In datasets for machine learning, there are two main categories of data collection CGI online methods as follows.
ETL and Data Warehouses
Putting data in warehouses is the first. These repositories are often designed for structured (or SQL) records, which can be organized into common table forms. It’s safe to say that all of your sales data, payroll information, and CRM information fit under this heading. Data transformation before loading is another customary aspect of working with warehouses. In this article, we’ll go into greater detail about data transformation techniques. However, in general, it means that you have all the processing done before storing because you are aware of the data you require and how it must appear. The technique is known as Extract, Transform, and Load or called ETL.

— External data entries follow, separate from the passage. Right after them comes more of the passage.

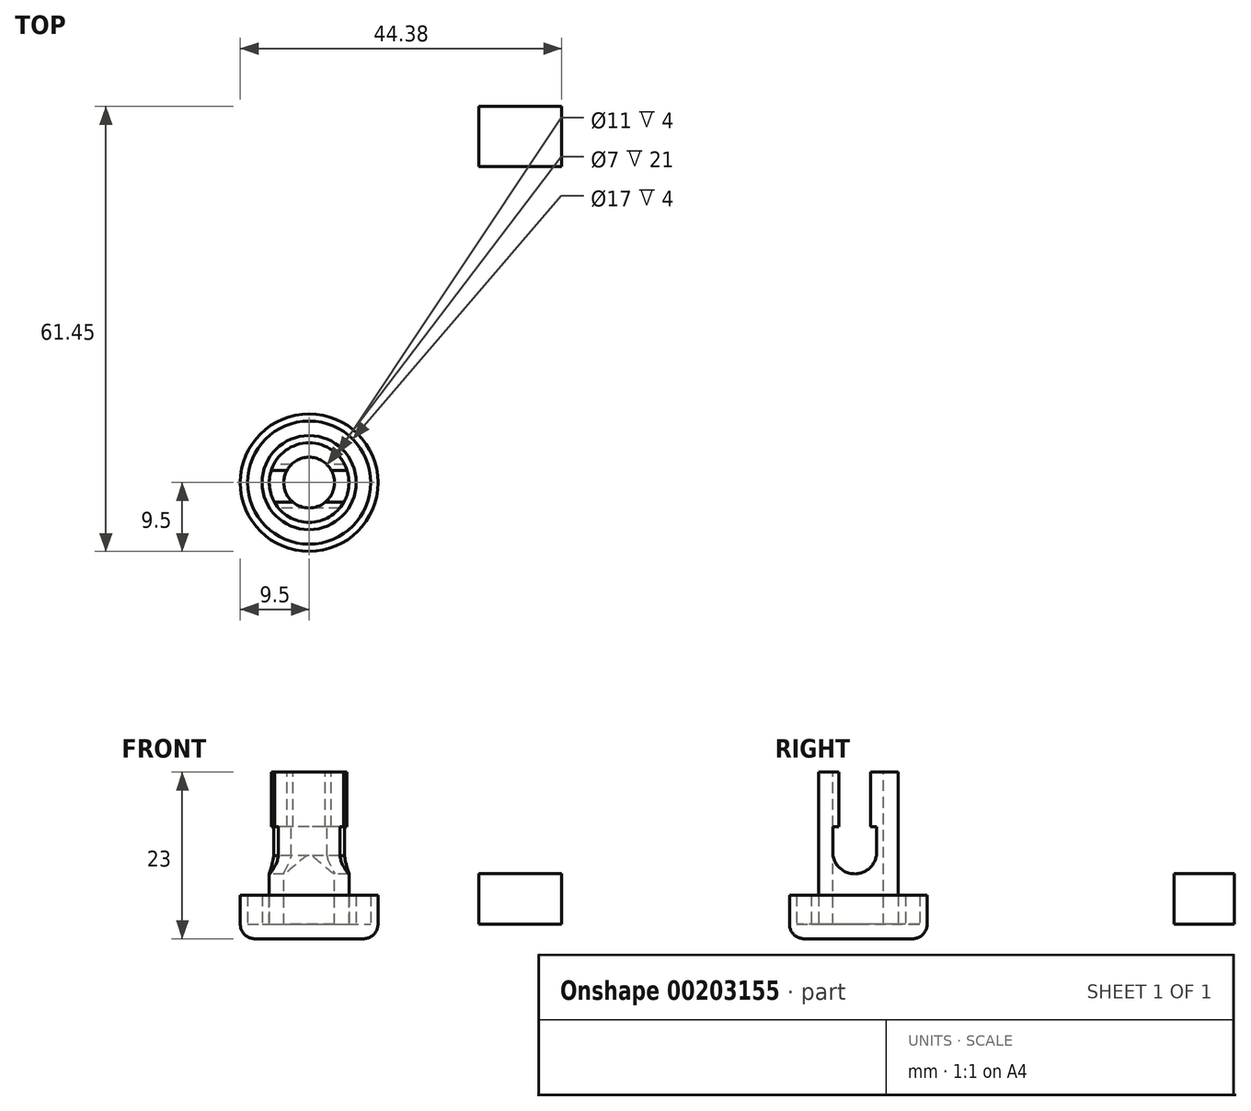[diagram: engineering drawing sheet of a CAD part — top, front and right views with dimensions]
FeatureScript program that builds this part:
annotation { "Feature Type Name" : "Feature", "Feature Type Description" : "" }
export const myFeature = defineFeature(function(context is Context, id is Id, definition is map)
    precondition{}
    {
        {
            var Q0;
            Q0=qCreatedBy(makeId("Top.planeOp"),FACE);
            var sketch = newSketch(context, id + "F0", { "sketchPlane" : qUnion([Q0])});
            skCircle(sketch, "E0", {"center": v(0, 0) * mm, "radius": 5.5 * mm});
            skCircle(sketch, "E1", {"center": v(0, 0) * mm, "radius": 8.5 * mm});
            skCircle(sketch, "E2", {"center": v(0, 0) * mm, "radius": 3.5 * mm});
            skSolve(sketch);
        }
        {
            var Q0;
            Q0=qCreatedBy(makeId("Top.planeOp"),FACE);
            var sketch = newSketch(context, id + "F1", { "sketchPlane" : qUnion([Q0])});
            skLineSegment(sketch, "E3.bottom", {"start": v(23.45, 51.95) * mm, "end": v(34.88, 51.95) * mm});
            skLineSegment(sketch, "E3.top", {"start": v(23.45, 43.64) * mm, "end": v(34.88, 43.64) * mm});
            skLineSegment(sketch, "E3.left", {"start": v(23.45, 51.95) * mm, "end": v(23.45, 43.64) * mm});
            skLineSegment(sketch, "E3.right", {"start": v(34.88, 51.95) * mm, "end": v(34.88, 43.64) * mm});
            skSolve(sketch);
        }
        {
            var Q0;
            Q0=makeQuery(id+"F1.imprint","IMPRINT",FACE,{"disambiguationData":[TD([[makeQuery(id+"F1.imprint","IMPRINT",EDGE,{"derivedFrom":sQuery(id+"F1.wireOp",EDGE,"E3.bottom")}),-1.0]])]});
            extrude(context, id + "F2", {"entities" : qUnion([Q0]), "oppositeDirection" : true, "depth" : 7 * mm});
        }
        {
            var Q0;
            Q0=qCreatedBy(makeId("Right.planeOp"),FACE);
            var sketch = newSketch(context, id + "F3", { "sketchPlane" : qUnion([Q0])});
            skLineSegment(sketch, "E4.top", {"start": v(-3.5, 17) * mm, "end": v(2.5, 17) * mm});
            skLineSegment(sketch, "E4.left", {"start": v(-3.5, 2.5) * mm, "end": v(-3.5, 6.5) * mm});
            skLineSegment(sketch, "E4.right", {"start": v(2.5, 2.5) * mm, "end": v(2.5, 6.5) * mm});
            skArc(sketch, "E5", {"start": v(-3.5, 2.5) * mm, "mid": v(-0.5, -0.04) * mm, "end": v(2.5, 2.5) * mm});
            skPoint(sketch, "E6.orphan", {"position": v(2.5, 0) * mm});
            skPoint(sketch, "E7.orphan", {"position": v(-3.5, 0) * mm});
            skPoint(sketch, "E8", {"position": v(-3.5, 6.5) * mm});
            skPoint(sketch, "E9", {"position": v(2.5, 6.5) * mm});
            skPoint(sketch, "E10", {"position": v(1.7, 17) * mm});
            skLineSegment(sketch, "E11", {"start": v(-2.7, 17) * mm, "end": v(-2.7, 6.5) * mm});
            skLineSegment(sketch, "E12", {"start": v(1.7, 17) * mm, "end": v(1.7, 6.5) * mm});
            skLineSegment(sketch, "E13", {"start": v(1.7, 6.5) * mm, "end": v(2.5, 6.5) * mm});
            skLineSegment(sketch, "E14", {"start": v(-2.7, 6.5) * mm, "end": v(-3.5, 6.5) * mm});
            skSolve(sketch);
        }
        {
            var Q0;
            Q0=makeQuery(id+"F2.opExtrude","CAP_FACE",FACE,{"disambiguationData":[OSD([sQuery(id+"F1.wireOp",EDGE,"E3.bottom"),sQuery(id+"F1.wireOp",EDGE,"E3.top"),sQuery(id+"F1.wireOp",EDGE,"E3.left"),sQuery(id+"F1.wireOp",EDGE,"E3.right")])],"isStart":false});
            var sketch = newSketch(context, id + "F4", { "sketchPlane" : qUnion([Q0])});
            skCircle(sketch, "E15", {"center": v(0, 0) * mm, "radius": 9.5 * mm});
            skCircle(sketch, "E16", {"center": v(0, 0) * mm, "radius": 5.5 * mm});
            skCircle(sketch, "E17", {"center": v(0, 0) * mm, "radius": 6.5 * mm});
            skSolve(sketch);
        }
        {
            var Q0;
            Q0=makeQuery(id+"F4.imprint","IMPRINT",FACE,{"disambiguationData":[TD([[makeQuery(id+"F4.imprint","IMPRINT",EDGE,{"derivedFrom":sQuery(id+"F4.wireOp",EDGE,"E15")}),1.0]])]});
            var Q1;
            Q1=makeQuery(id+"F4.imprint","IMPRINT",FACE,{"disambiguationData":[TD([[makeQuery(id+"F4.imprint","IMPRINT",EDGE,{"derivedFrom":sQuery(id+"F4.wireOp",EDGE,"E16")}),-1.0]])]});
            var Q2;
            Q2=makeQuery(id+"F4.imprint","IMPRINT",FACE,{"disambiguationData":[TD([[makeQuery(id+"F4.imprint","IMPRINT",EDGE,{"derivedFrom":sQuery(id+"F4.wireOp",EDGE,"E16")}),1.0]])]});
            extrude(context, id + "F5", {"entities" : qUnion([Q0, Q1, Q2]), "depth" : 2 * mm});
        }
        {
            var Q0;
            Q0=makeQuery(id+"F0.imprint","IMPRINT",FACE,{"disambiguationData":[TD([[makeQuery(id+"F0.imprint","IMPRINT",EDGE,{"derivedFrom":sQuery(id+"F0.wireOp",EDGE,"E0")}),1.0]])]});
            extrude(context, id + "F6", {"entities" : qUnion([Q0]), "operationType" : NewBodyOperationType.ADD, "oppositeDirection" : true, "depth" : 7 * mm});
        }
        {
            var Q0;
            Q0=makeQuery(id+"F6.opExtrude","CAP_FACE",FACE,{"disambiguationData":[OSD([sQuery(id+"F0.wireOp",EDGE,"E0"),sQuery(id+"F0.wireOp",EDGE,"E1")])],"isStart":true});
            extrude(context, id + "F7", {"entities" : qUnion([Q0]), "operationType" : NewBodyOperationType.ADD, "depth" : 14 * mm});
        }
        {
            var Q0;
            Q0=makeQuery(id+"F3.imprint","IMPRINT",FACE,{"disambiguationData":[TD([[makeQuery(id+"F3.imprint","IMPRINT",EDGE,{"derivedFrom":sQuery(id+"F3.wireOp",EDGE,"E4.left")}),-1.0]])]});
            extrude(context, id + "F8", {"entities" : qUnion([Q0]), "operationType" : NewBodyOperationType.REMOVE, "endBound" : BoundingType.SYMMETRIC, "depth" : 25 * mm});
        }
        {
            var Q0;
            Q0=makeQuery(id+"F5.opExtrude","CAP_EDGE",EDGE,{"disambiguationData":[OSD([sQuery(id+"F4.wireOp",EDGE,"E15")])],"isStart":false});
            fillet(context, id + "F9", {"entities" : qUnion([Q0]), "radius" : 2 * mm, "tangentPropagation" : true, "allowEdgeOverflow" : false});
        }
        {
            var Q0;
            Q0=makeQuery(id+"F4.imprint","IMPRINT",FACE,{"disambiguationData":[TD([[makeQuery(id+"F4.imprint","IMPRINT",EDGE,{"derivedFrom":makeQuery(id+"F2.opExtrude","CAP_EDGE",EDGE,{"disambiguationData":[OSD([sQuery(id+"F1.wireOp",EDGE,"E3.bottom")])],"isStart":false})}),1.0]])]});
            var sketch = newSketch(context, id + "F10", { "sketchPlane" : qUnion([Q0])});
            skCircle(sketch, "E18", {"center": v(0, 0) * mm, "radius": 8.5 * mm});
            skCircle(sketch, "E19", {"center": v(0, 0) * mm, "radius": 9.5 * mm});
            skSolve(sketch);
        }
        {
            var Q0;
            Q0=makeQuery(id+"F10.imprint","IMPRINT",FACE,{"disambiguationData":[TD([[makeQuery(id+"F10.imprint","IMPRINT",EDGE,{"derivedFrom":sQuery(id+"F10.wireOp",EDGE,"E18")}),-1.0]])]});
            extrude(context, id + "F11", {"entities" : qUnion([Q0]), "operationType" : NewBodyOperationType.ADD, "oppositeDirection" : true, "depth" : 4 * mm});
        }
        {
            var Q0;
            Q0=makeQuery(id+"F4.imprint","IMPRINT",FACE,{"disambiguationData":[TD([[makeQuery(id+"F4.imprint","IMPRINT",EDGE,{"derivedFrom":sQuery(id+"F4.wireOp",EDGE,"E16")}),-1.0]])]});
            extrude(context, id + "F12", {"entities" : qUnion([Q0]), "oppositeDirection" : true, "depth" : 4 * mm});
        }
    });
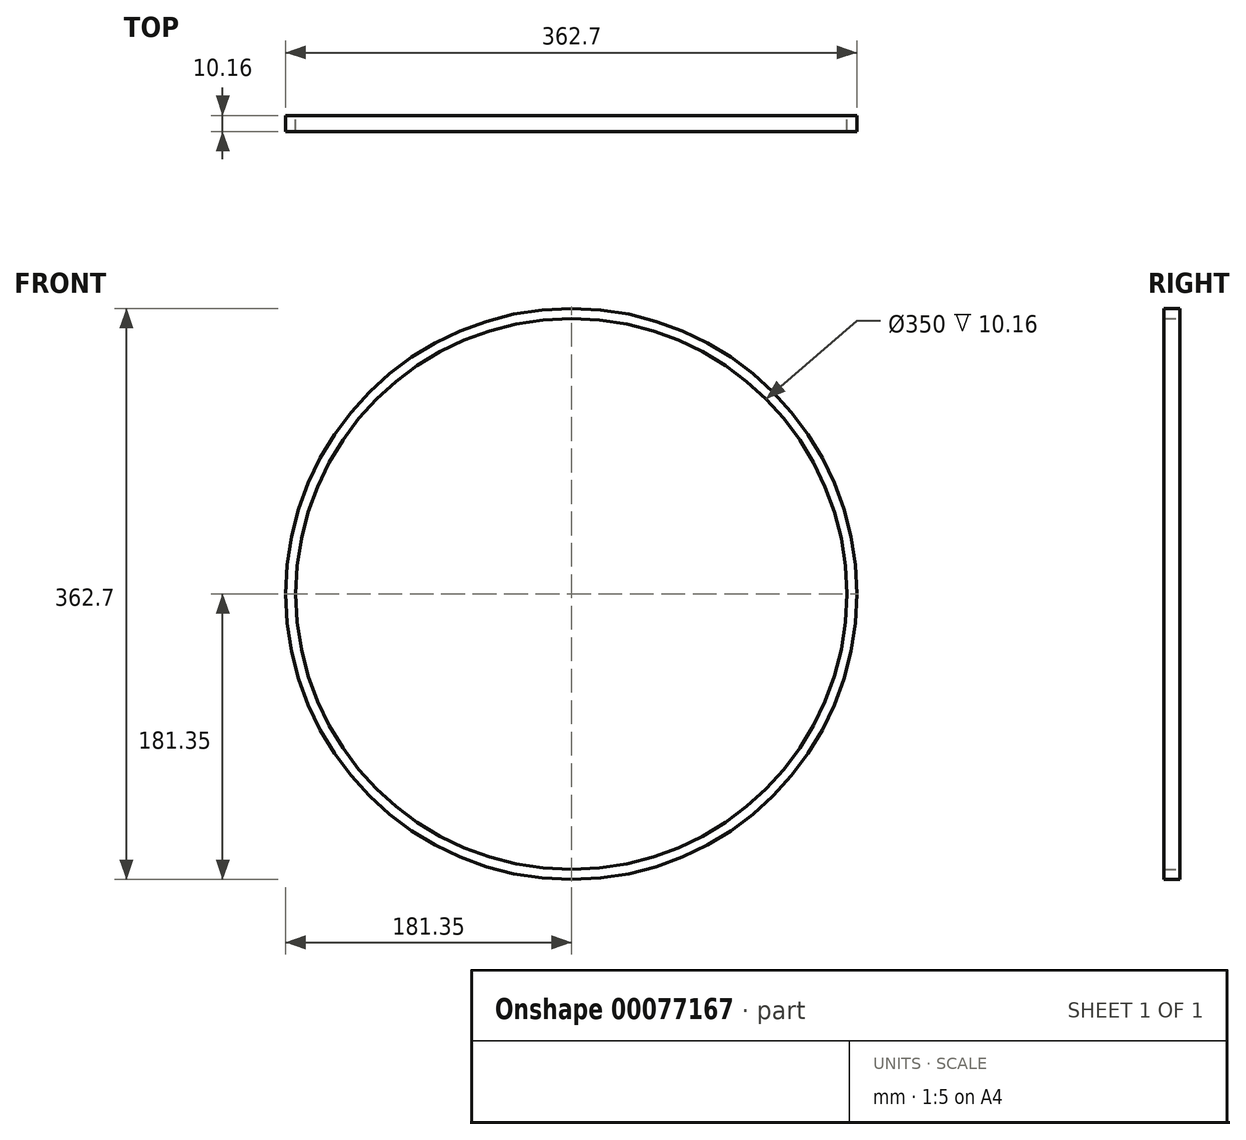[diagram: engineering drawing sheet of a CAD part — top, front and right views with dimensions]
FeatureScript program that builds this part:
annotation { "Feature Type Name" : "Feature", "Feature Type Description" : "" }
export const myFeature = defineFeature(function(context is Context, id is Id, definition is map)
    precondition{}
    {
        {
            var Q0;
            Q0=qCreatedBy(makeId("Front.planeOp"),FACE);
            var sketch = newSketch(context, id + "F0", { "sketchPlane" : qUnion([Q0])});
            skCircle(sketch, "E0", {"center": v(0, 0) * mm, "radius": 175 * mm});
            skCircle(sketch, "E1", {"center": v(0, 0) * mm, "radius": 181.35 * mm});
            skSolve(sketch);
        }
        {
            var Q0;
            Q0=makeQuery(id+"F0.imprint","IMPRINT",FACE,{"disambiguationData":[TD([[makeQuery(id+"F0.imprint","IMPRINT",EDGE,{"derivedFrom":sQuery(id+"F0.wireOp",EDGE,"E0")}),-1.0]])]});
            extrude(context, id + "F1", {"entities" : qUnion([Q0]), "depth" : 10.16 * mm});
        }
    });
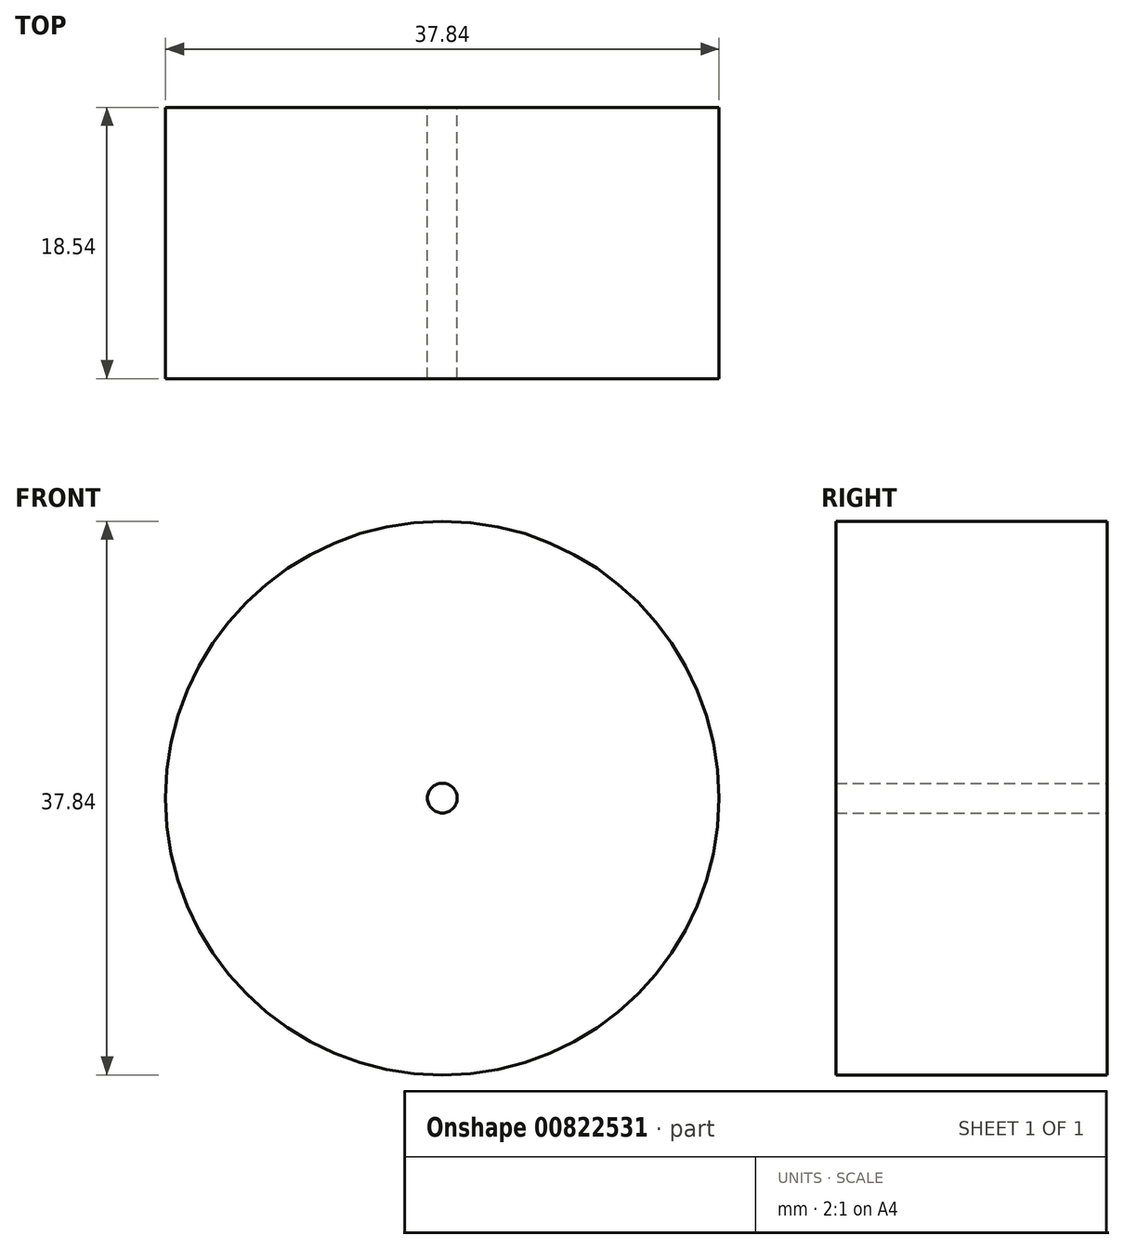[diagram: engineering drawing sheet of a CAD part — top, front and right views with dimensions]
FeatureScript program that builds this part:
annotation { "Feature Type Name" : "Feature", "Feature Type Description" : "" }
export const myFeature = defineFeature(function(context is Context, id is Id, definition is map)
    precondition{}
    {
        {
            var Q0;
            Q0=qCreatedBy(makeId("Front.planeOp"),FACE);
            var sketch = newSketch(context, id + "F0", { "sketchPlane" : qUnion([Q0])});
            skCircle(sketch, "E0", {"center": v(0, 0) * mm, "radius": 18.92 * mm});
            skCircle(sketch, "E1", {"center": v(0, 0) * mm, "radius": 1.02 * mm});
            skSolve(sketch);
        }
        {
            var Q0;
            Q0=makeQuery(id+"F0.imprint","IMPRINT",FACE,{"disambiguationData":[TD([[makeQuery(id+"F0.imprint","IMPRINT",EDGE,{"derivedFrom":sQuery(id+"F0.wireOp",EDGE,"E0")}),1.0]])]});
            extrude(context, id + "F1", {"entities" : qUnion([Q0]), "depth" : 18.54 * mm, "offsetDistance" : 25.4 * mm});
        }
    });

The issue with this method is that you can never be certain in advance which data will be helpful and which won’t. In order to view the metrics we know we need to track, warehouses are typically utilized to access data via business intelligence interfaces. There is also an alternative.
ELT and Data Lakes
Data lakes are types of storage that may hold both organized and unstructured data, such as PDF files, photos, videos, voice recordings, and so on. However, even when data is structured, it is not changed before being stored. Data would be loaded there as-is, and you would choose how to use and process it afterward, as needed. This strategy is known as Extract, Load, and — then, as needed — Transform.
Machine learning is thought to work better with data lakes. However, it’s worthwhile to have it available if you feel at least somewhat secure in your data because you may utilize it for analytics before you even begin any data science initiatives.
Remember that contemporary cloud data warehouse providers provide both strategies as well.